Prime Minister Justin Trudeau, Sudbury,
Prime Minister Justin Trudeau visits a construction site in Sudbury, Ont., on Wednesday, Feb 13, 2019. File photo by The Canadian Press/Sean Kilpatrick

Prime Minister Justin Trudeau is expected to face a fresh round of questions on the SNC-Lavalin controversy today when he hands out some money to a technology firm.

Trudeau will be in the Ottawa suburb of Kanata to announce $40 million of federal money for BlackBerry, the one-time smartphone leader that is now working on software to enable self-driving cars.

BlackBerry says its QNX software is already in tens of millions of cars, guiding systems related to driver assistance, hands-free features and entertainment consoles.

A government official says the federal money, to come from the Strategic Innovation Fund, will go towards software development and skills training for workers.

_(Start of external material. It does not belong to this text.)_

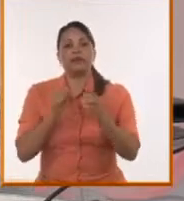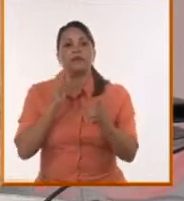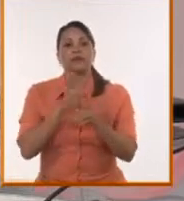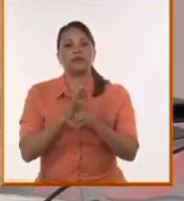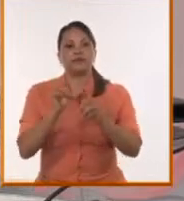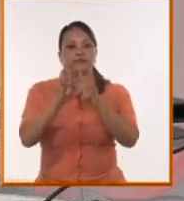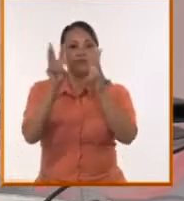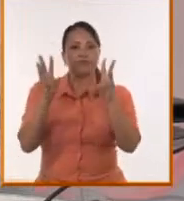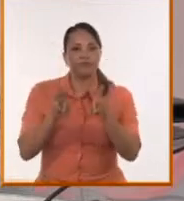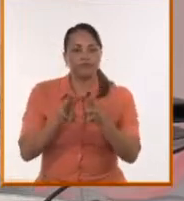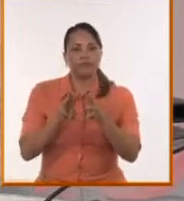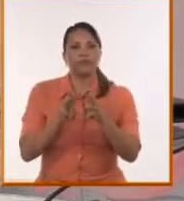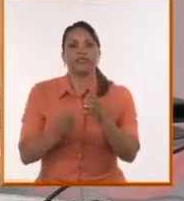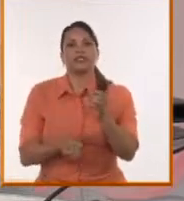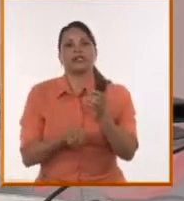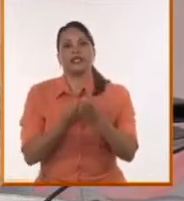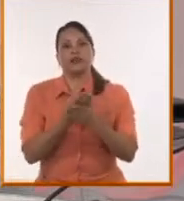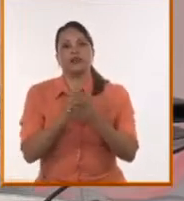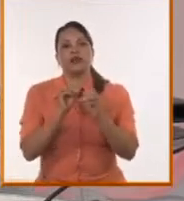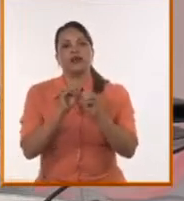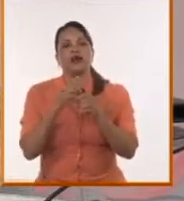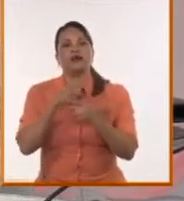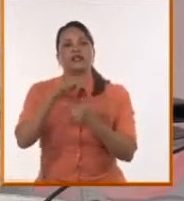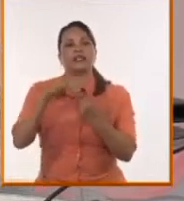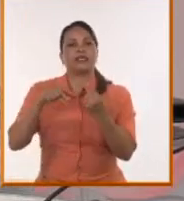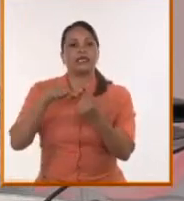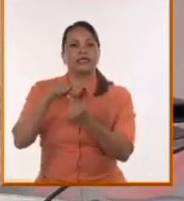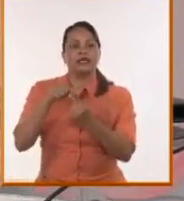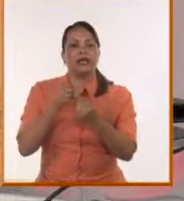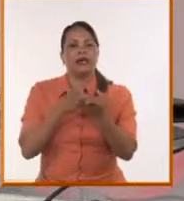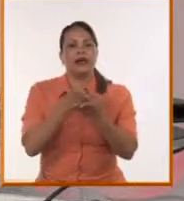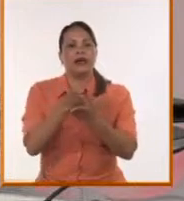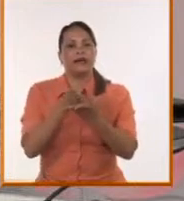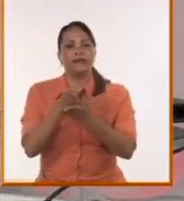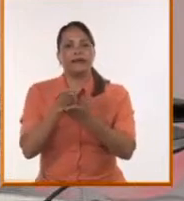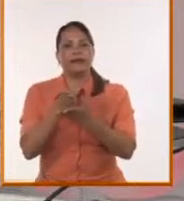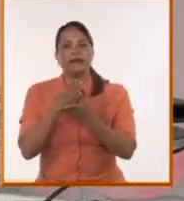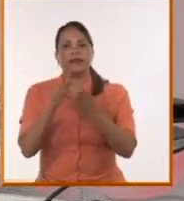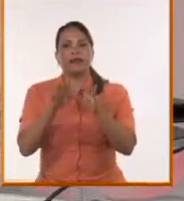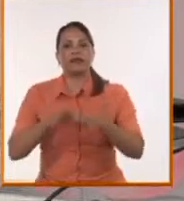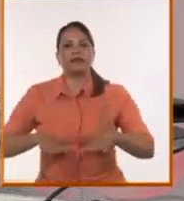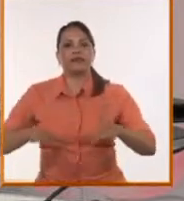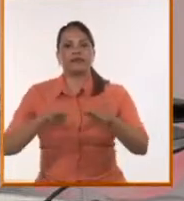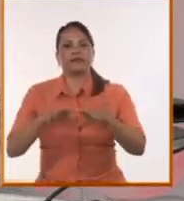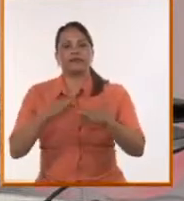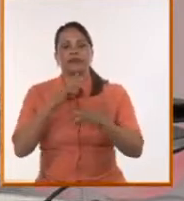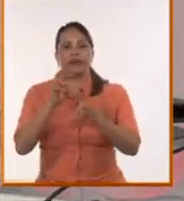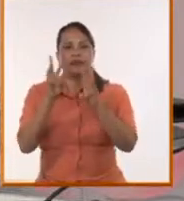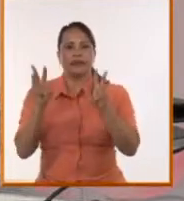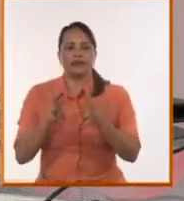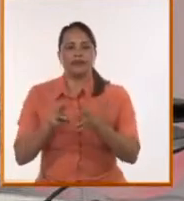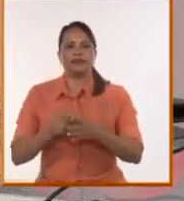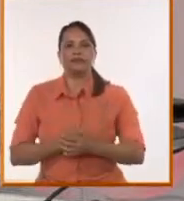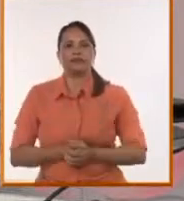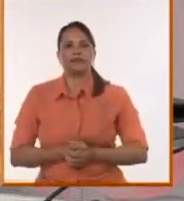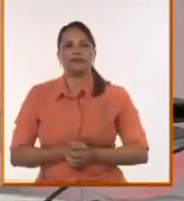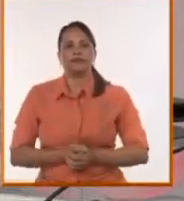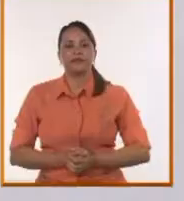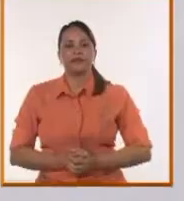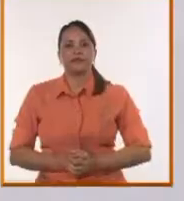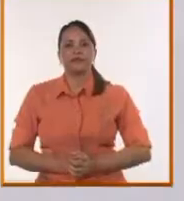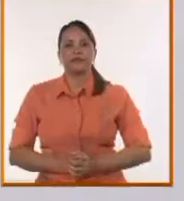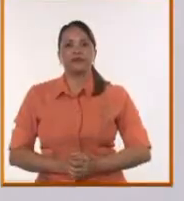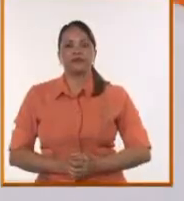redes y ya está circulando a través del espacio público digital. Es nuestra noticia del día.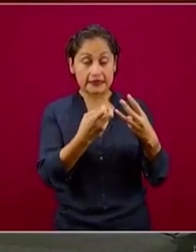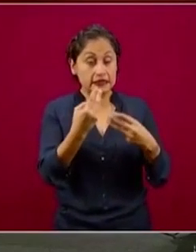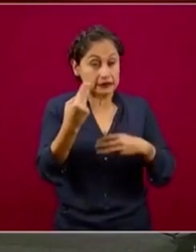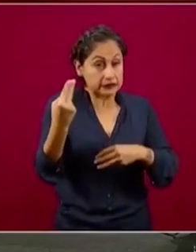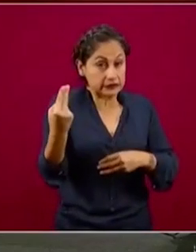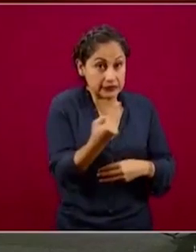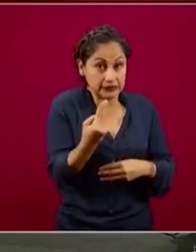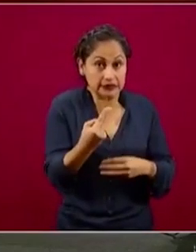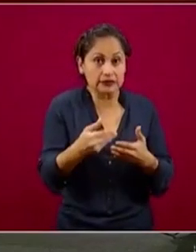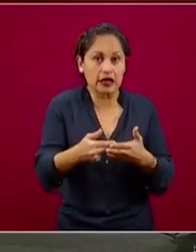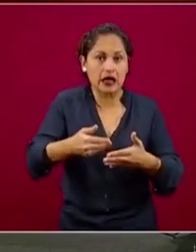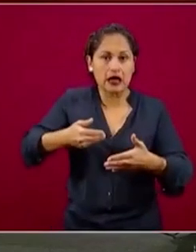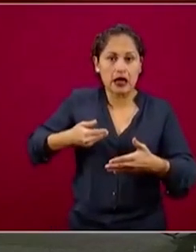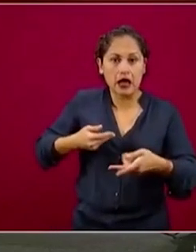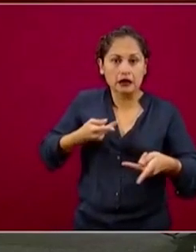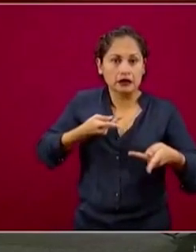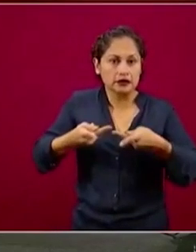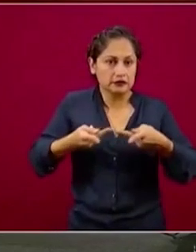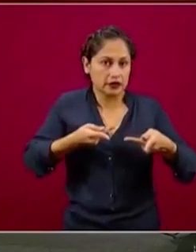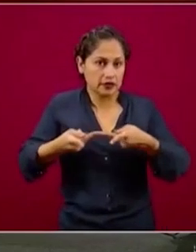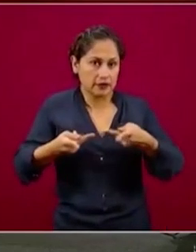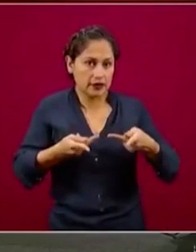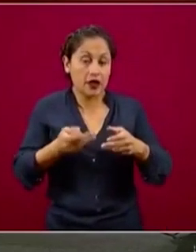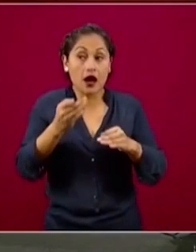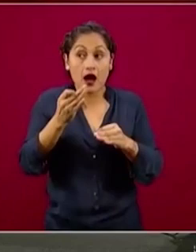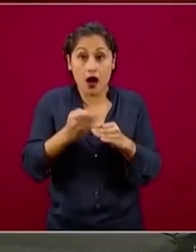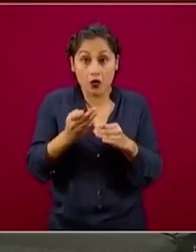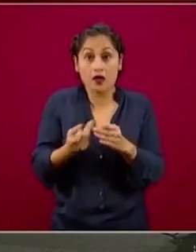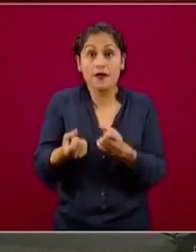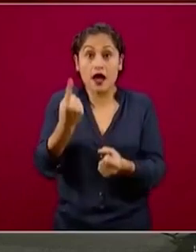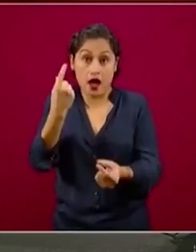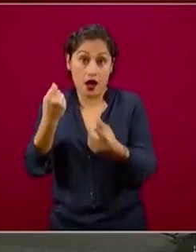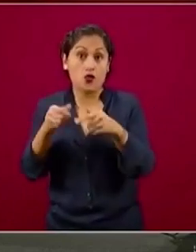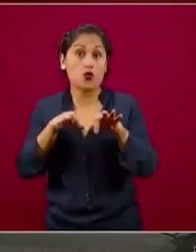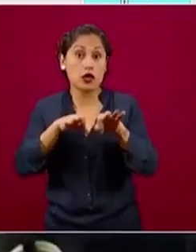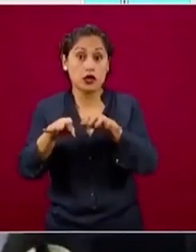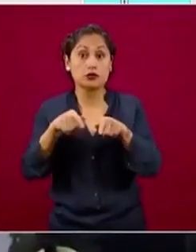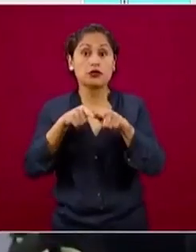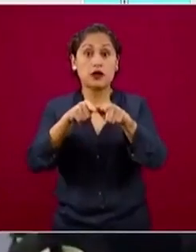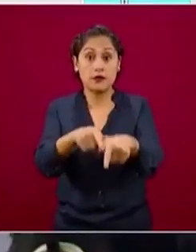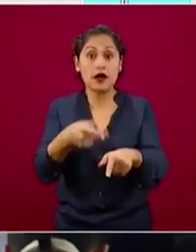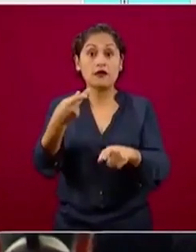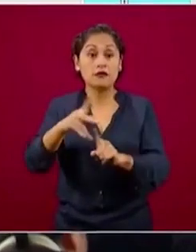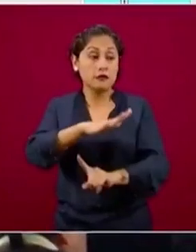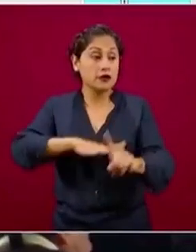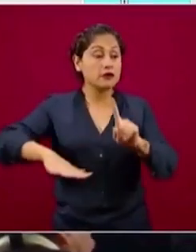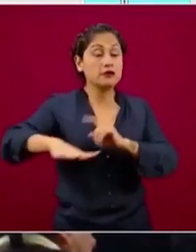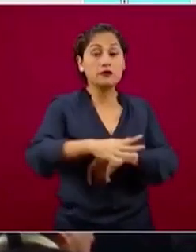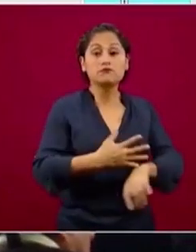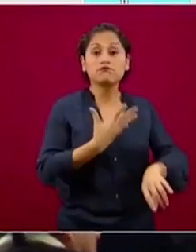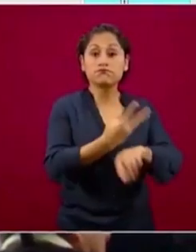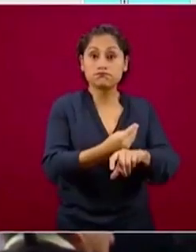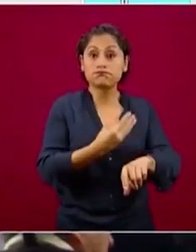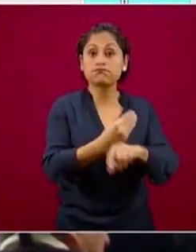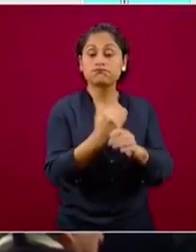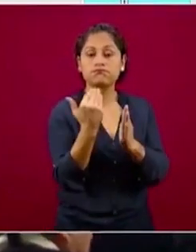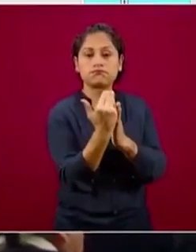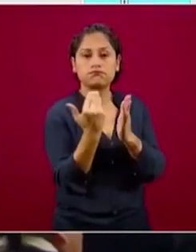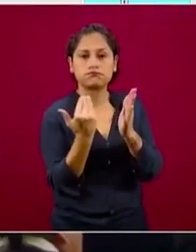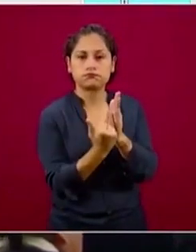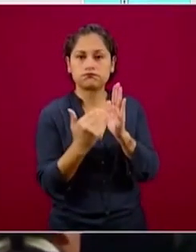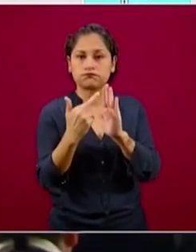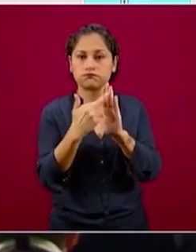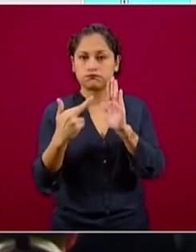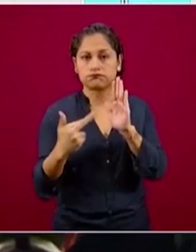prepararse para esa situación, las que han estado operando y son esenciales están operando en condiciones de las medidas de la jornada de sana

The company is putting $300 million of its own money into the initiative, expected to create 800 jobs over the next decade at BlackBerry's Kanata campus as well as support 300 existing jobs there.

But the federal announcement could well be overshadowed by ongoing fallout over allegations of undue political pressure on criminal justice.

Jody Wilson-Raybould resigned from the federal cabinet this week, leaving unanswered questions about whether Trudeau's aides leaned on her to help engineering firm SNC-Lavalin avoid criminal prosecution.

Trudeau has denied Wilson-Raybould was pressured to instruct the director of public prosecutions to negotiate a remediation agreement with SNC-Lavalin rather than pursue a criminal trial on charges of bribery and fraud linked to the company's efforts to secure business in Libya.

He says Wilson-Raybould should have come to him with any concerns she might have had about the matter.

The Liberal-dominated House of Commons justice committee has agreed to hear from a handful of witnesses, but the list does not include Wilson-Raybould.

Federal ethics commissioner Mario Dion has begun his own investigation into the matter, specifically whether there's been a violation of the Conflict of Interest Act.